▸ **Exercise description**
Copy every line of the data below word for word, and leave the pictures out of your answer.

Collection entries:

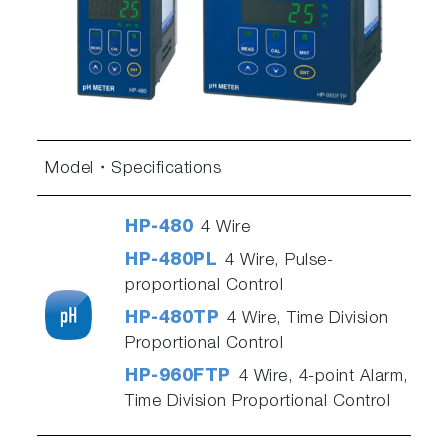
Model
Specifications
HP-480
4 Wire
HP-480PL
4 Wire, Pulse-
proportional Control
HP-480TP
4 Wire, Time Division
Proportional Control
HP-960FTP
4 Wire, 4-point Alarm,
Time Division Proportional Control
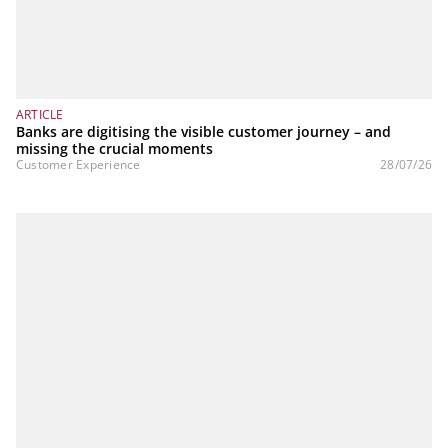
ARTICLE
Banks are digitising the visible customer journey – and
missing the crucial moments
Customer Experience
28/07/26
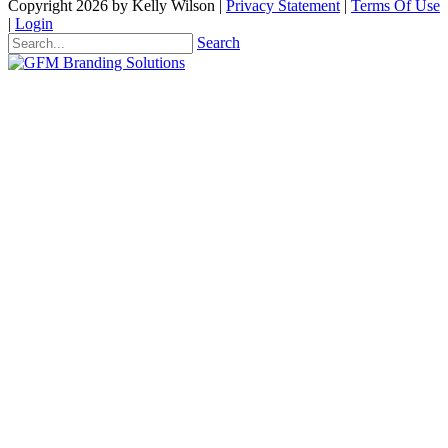
Copyright 2026 by Kelly Wilson
|
Privacy Statement
|
Terms Of Use
|
Login
Search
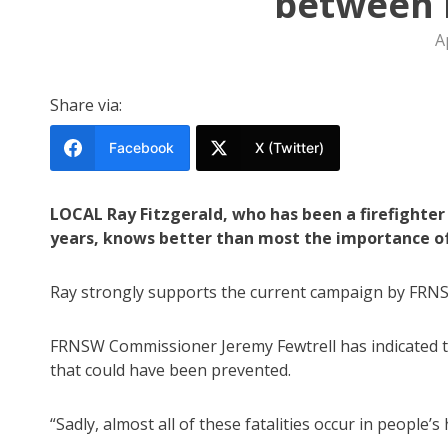
between l
A
Share via:
Facebook
X (Twitter)
LOCAL Ray Fitzgerald, who has been a firefighter
years, knows better than most the importance of
Ray strongly supports the current campaign by FRNSW 
FRNSW Commissioner Jeremy Fewtrell has indicated th
that could have been prevented.
“Sadly, almost all of these fatalities occur in people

▸ **Written response**
Model
Specifications
HP-480
4 Wire
HP-480PL
4 Wire, Pulse-
proportional Control
HP-480TP
4 Wire, Time Division
Proportional Control
HP-960FTP
4 Wire, 4-point Alarm,
Time Division Proportional Control
ARTICLE
Banks are digitising the visible customer journey – and
missing the crucial moments
Customer Experience
28/07/26
Copyright 2026 by Kelly Wilson
|
Privacy Statement
|
Terms Of Use
|
Login
Search
between l
A
Share via:
Facebook
X (Twitter)
LOCAL Ray Fitzgerald, who has been a firefighter
years, knows better than most the importance of
Ray strongly supports the current campaign by FRNSW 
FRNSW Commissioner Jeremy Fewtrell has indicated th
that could have been prevented.
“Sadly, almost all of these fatalities occur in people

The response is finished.